But as Carrington Fox points out in this week's dining review, quality will determine which trucks remain here for the long haul:
In all the grandstanding over the questions surrounding Nashville's food trucks — Where should they park? Do they threaten restaurants? Who should oversee them? — one basic query seems to have been drowned out in the noise:How's the food?
In the end, the answer to that fundamental question — more than permits, codes and regulations — will determine the fate of food trucks, albeit on a case-by-case basis. After all, if the meals coming out of these culinary caravans aren't worth eating, it's hardly worth haggling over parking permits. The dining public has an uncanny ability to dictate who gets to stick around, without the hassle of paperwork.
In the case of Riffs Fine Street Food, the answer to the $64,000 question is simply this: "The food is outstanding."
Carrington clearly had a blast sampling the fare created by Riffs' B.J. Lofback and Carlos Davis at a recent Food Truck Tuesday gathering at Second Harvest Food Bank at MetroCenter.
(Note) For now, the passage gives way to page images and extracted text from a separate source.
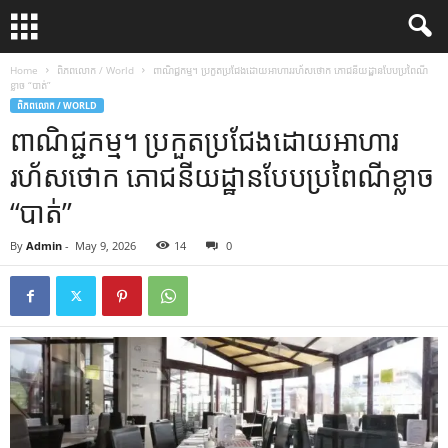
Home
ពិភពលោក / World
ពាណិជ្ជកម្ម។ ប្រកួតប្រជែងដោយអាហាររហ័សថោក ភោជនីយដ្ឋានបែបប្រពៃណី
ខ្លាច “បាត់”
ពិភពលោក / WORLD
ពាណិជ្ជកម្ម។ ប្រកួតប្រជែងដោយអាហារ
រហ័សថោក ភោជនីយដ្ឋានបែបប្រពៃណីខ្លាច
“បាត់”
By
Admin
-
May 9, 2026
14
0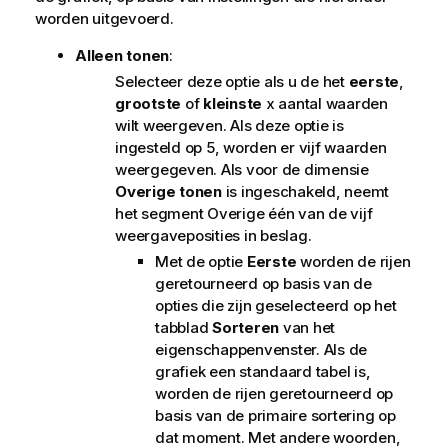
worden uitgevoerd.
Alleen tonen
:
Selecteer deze optie als u de het
eerste
,
grootste
of
kleinste
x aantal waarden
wilt weergeven. Als deze optie is
ingesteld op 5, worden er vijf waarden
weergegeven. Als voor de dimensie
Overige tonen
is ingeschakeld, neemt
het segment Overige één van de vijf
weergaveposities in beslag.
Met de optie
Eerste
worden de rijen
geretourneerd op basis van de
opties die zijn geselecteerd op het
tabblad
Sorteren
van het
eigenschappenvenster. Als de
grafiek een standaard tabel is,
worden de rijen geretourneerd op
basis van de primaire sortering op
dat moment. Met andere woorden,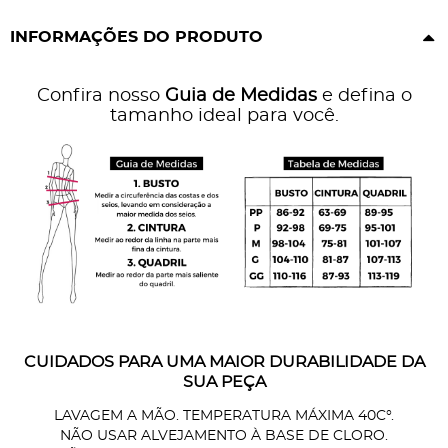
INFORMAÇÕES DO PRODUTO
Confira nosso
Guia de Medidas
e defina o
tamanho ideal para você.
CUIDADOS PARA UMA MAIOR DURABILIDADE DA
SUA PEÇA
LAVAGEM A MÃO. TEMPERATURA MÁXIMA 40C°.
NÃO USAR ALVEJAMENTO À BASE DE CLORO.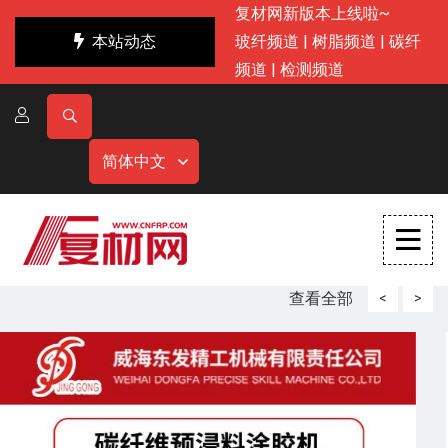
复材网新版本上线啦~
本站动态
玻纤频道
|
树脂频道
|
碳纤
频道
|
检测频道
简体中文
查看全部
<
>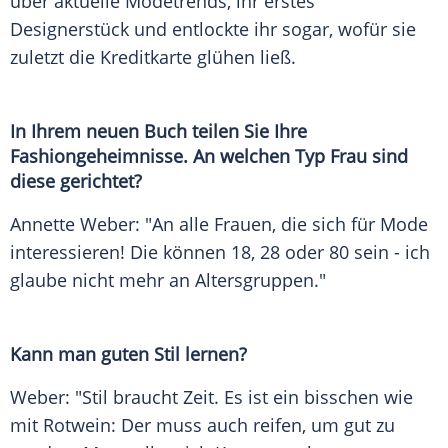
über aktuelle
Modetrends
, ihr erstes
Designerstück
und entlockte ihr sogar, wofür sie
zuletzt die
Kreditkarte
glühen ließ.
In Ihrem neuen Buch teilen Sie Ihre
Fashiongeheimnisse. An welchen Typ Frau sind
diese gerichtet?
Annette Weber: "An alle Frauen, die sich für
Mode
interessieren! Die können 18, 28 oder 80 sein - ich
glaube nicht mehr an Altersgruppen."
Kann man guten Stil lernen?
Weber
: "Stil braucht Zeit. Es ist ein bisschen wie
mit Rotwein: Der muss auch reifen, um gut zu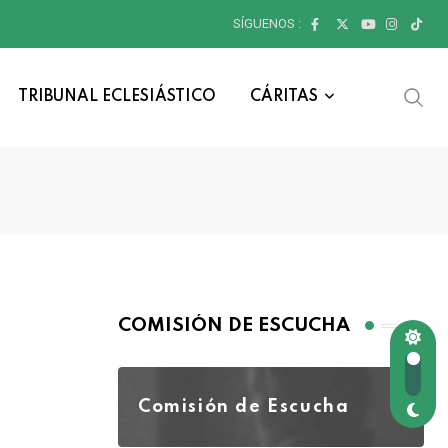
SÍGUENOS :
TRIBUNAL ECLESIÁSTICO
CÁRITAS
COMISIÓN DE ESCUCHA
Comisión de Escucha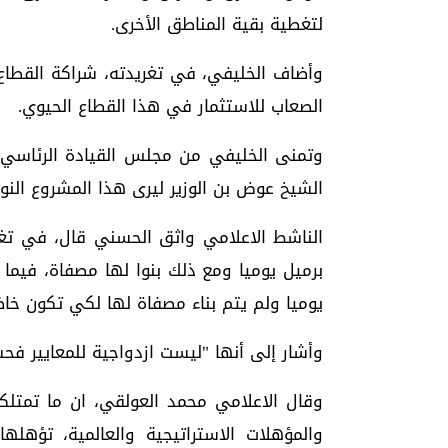
لتغطية بقية المناطق الأخرى.
وأضاف الخليفي، في تغريدته، شراكة القطا
الصعاب للاستثمار في هذا القطاع الحيوي.
‏وتمنى الخليفي من مجلس القيادة الرئاسي
الشيخ عوض بن الوزير ليرى هذا المشروع الن
الناشط الاعلامي واثق الحسني قال، في تغري
برميل يوميا ومع ذلك بنوا لها مصفاة، فيما 
يوميا ولم يتم بناء مصفاة لها لكي تكون خاض
وأشار إلى أنها "ليست ازدواجية للمعايير فح
والمؤهلات الاستراتيجية والعالمية، تؤه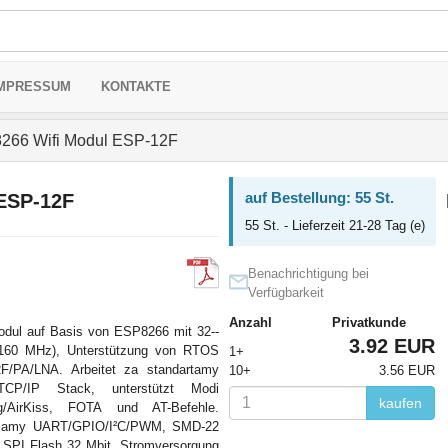
MPRESSUM
KONTAKTE
66 Wifi Modul ESP-12F
auf Bestellung: 55 St.
ESP-12F
55 St. - Lieferzeit 21-28 Tag (e)
Benachrichtigung bei
Verfügbarkeit
Anzahl
Privatkunde
odul auf Basis von ESP8266 mit 32--
3.92 EUR
0/160 MHz), Unterstützung von RTOS
1+
RF/PA/LNA. Arbeitet za standartamy
10+
3.56 EUR
P/IP Stack, unterstützt Modi
kaufen
/AirKiss, FOTA und AT-Befehle.
rfeisamy UART/GPIO/I²C/PWM, SMD-22
SPI Flash 32 Mbit. Stromversorgung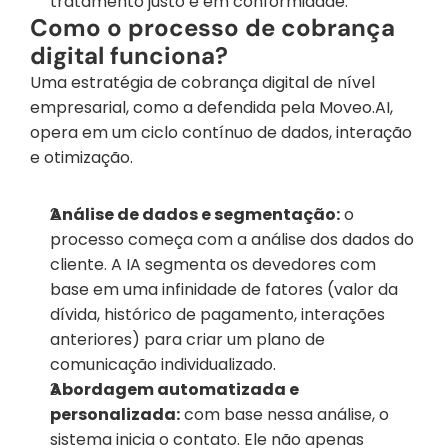
tratamento justo e em conformidade.
Como o processo de cobrança 
digital funciona?
Uma estratégia de cobrança digital de nível 
empresarial, como a defendida pela Moveo.AI, 
opera em um ciclo contínuo de dados, interação 
e otimização.
Análise de dados e segmentação:
 o 
processo começa com a análise dos dados do 
cliente. A IA segmenta os devedores com 
base em uma infinidade de fatores (valor da 
dívida, histórico de pagamento, interações 
anteriores) para criar um plano de 
comunicação individualizado.
Abordagem automatizada e 
personalizada:
 com base nessa análise, o 
sistema inicia o contato. Ele não apenas 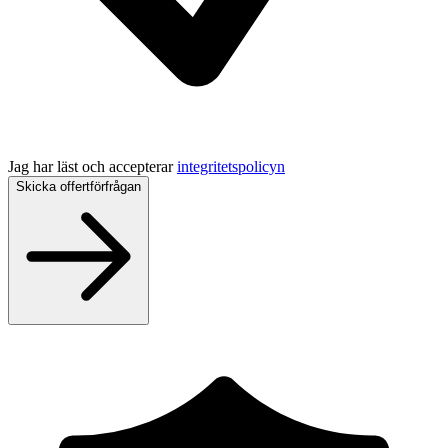
Jag har läst och accepterar
integritetspolicyn
Skicka offertförfrågan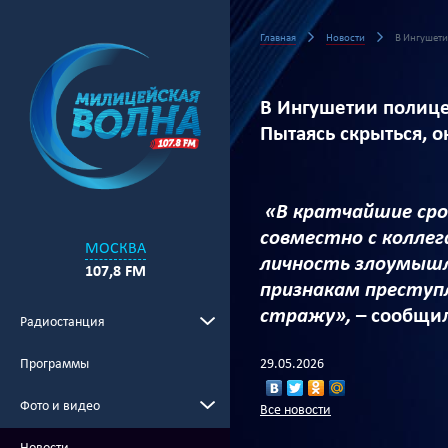
Главная
Новости
В Ингушети
В Ингушетии полице
Пытаясь скрыться, 
«В кратчайшие сро
совместно с коллег
МОСКВА
личность злоумышл
107,8 FM
признакам преступ
стражу»,
– сообщи
Радиостанция
29.05.2026
Программы
Фото и видео
Все новости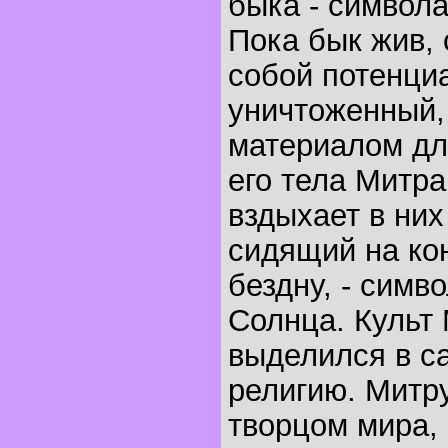
быка - символа
Пока бык жив, 
собой потенци
уничтоженный,
материалом дл
его тела Митра
вздыхает в них
сидящий на ко
бездну, - симв
Солнца. Культ
выделился в с
религию. Митру
творцом мира, 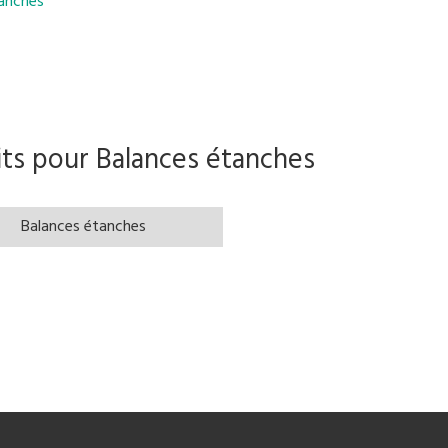
anches
its pour
Balances étanches
Balances étanches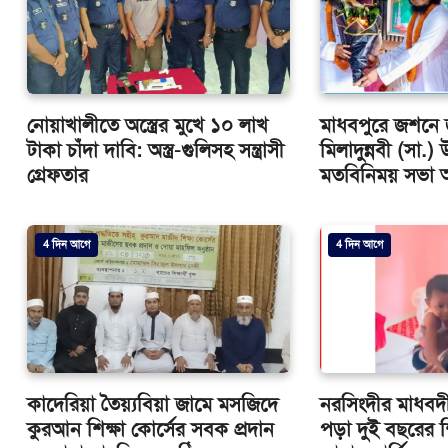
নোয়াখালীতে অস্ত্রের মুখে ১০ লাখ
মাধবপুরে জশনে 
টাকা চাঁদা দাবি: অস্ত্র-গুলিসহ সন্ত্রাসী
মিলাদুন্নবী (সা.
গ্রেফতার
মতবিনিময় সভা অন
4 দিন আগে
4 দিন আগে
কাদেরিয়া তৈয়্যবিয়া জামে মসজিদে
নরসিংদীর মাধবদ
কুরআন শিক্ষা কোর্সের সবক প্রদান
পড়া দুই বছরের শ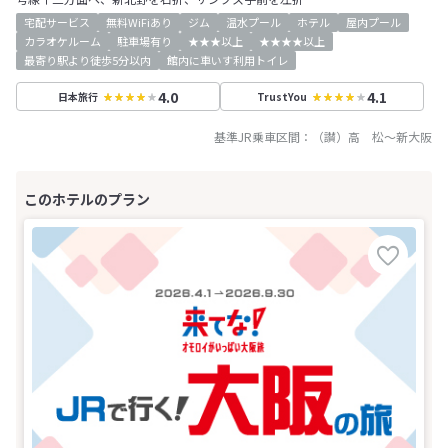
宅配サービス
無料WiFiあり
ジム
温水プール
ホテル
屋内プール
カラオケルーム
駐車場有り
★★★以上
★★★★以上
最寄り駅より徒歩5分以内
館内に車いす利用トイレ
4.0
4.1
日本旅行
TrustYou
基準JR乗車区間：
（讃）高 松
～
新大阪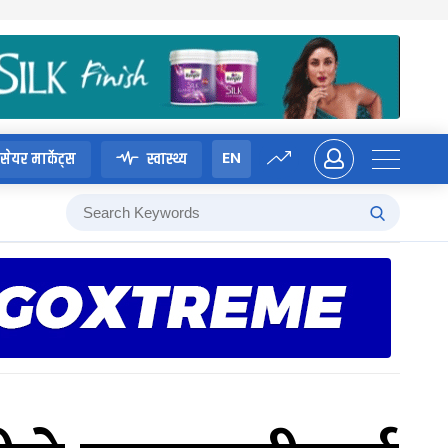
EN
सेयर मार्केट्स
स्वास्थ्य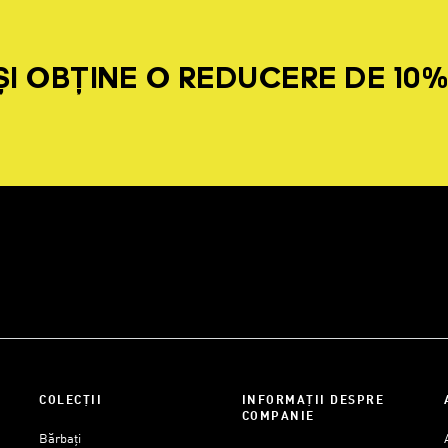
I OBȚINE O REDUCERE DE 10
COLECȚII
INFORMAȚII DESPRE
COMPANIE
Bărbați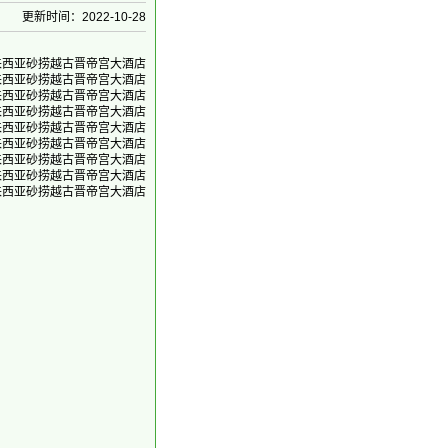
更新时间：2022-10-28
:00 马来西亚砂捞越古晋帝宫大酒店
:00 马来西亚砂捞越古晋帝宫大酒店
:00 马来西亚砂捞越古晋帝宫大酒店
:00 马来西亚砂捞越古晋帝宫大酒店
:00 马来西亚砂捞越古晋帝宫大酒店
:00 马来西亚砂捞越古晋帝宫大酒店
:00 马来西亚砂捞越古晋帝宫大酒店
:00 马来西亚砂捞越古晋帝宫大酒店
:00 马来西亚砂捞越古晋帝宫大酒店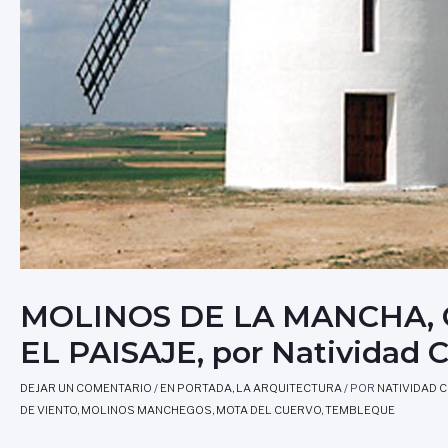
MOLINOS DE LA MANCHA, 
EL PAISAJE, por Natividad 
DEJAR UN COMENTARIO
/
EN PORTADA
,
LA ARQUITECTURA
/ POR
NATIVIDAD 
DE VIENTO
,
MOLINOS MANCHEGOS
,
MOTA DEL CUERVO
,
TEMBLEQUE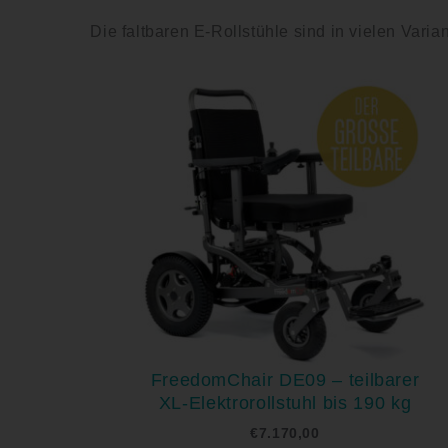
Die faltbaren E-Rollstühle sind in vielen Varia
FreedomChair DE09 – teilbarer
XL-Elektrorollstuhl bis 190 kg
€
7.170,00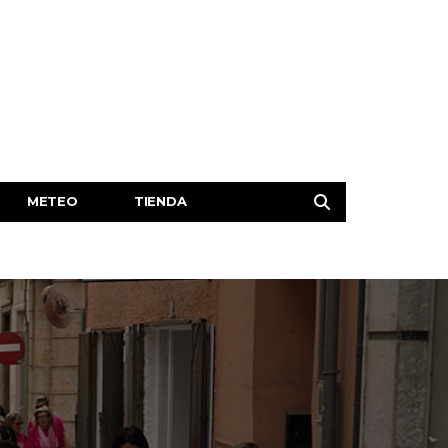
METEO
TIENDA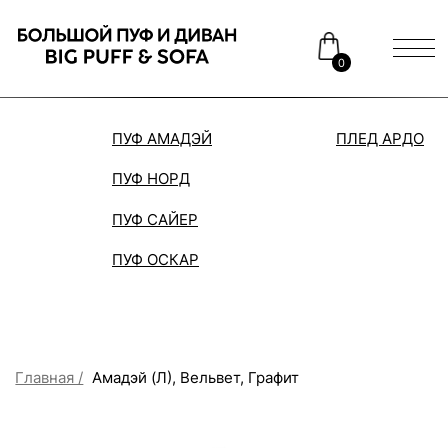
0
ПУФ АМАДЭЙ
ПЛЕД АРДО
ДИВАН
ПУФ НОРД
Каталог
Медиаприсутствие
ПУФ САЙЕР
Доставка и оплата
Сотрудничество
ПУФ ОСКАР
Контакты
Распродажа
Главная /
Амадэй (Л), Вельвет, Графит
She was especially entranced by Riffs' panzanella with salmon:
Lofback and Davis' spin on Italian bread salad tossed cubes of fresh sweet cornbread — baked in the early morning at Riffs' commissary — with a medley of cucumbers, tomatoes, hunks of herbed cheese, roasted zucchini, summer squash and peppers, and fresh herbs. The marriage of smooth and crumbly textures and cool and warm temperatures, made a colorful and generous summer salad, which served as a gorgeous bed for the glazed salmon — all for $8.But don't get too attached to a favorite dish, because you never know what might appear on Riffs' ever-changing roster. Some days it's fish tacos and grilled peaches, other days it's Korean barbecue. After all, the name refers to Lofback's interest in guitar and the fact that he and Davis are "just two guys jammin' in the kitchen." You never know what they might come up with.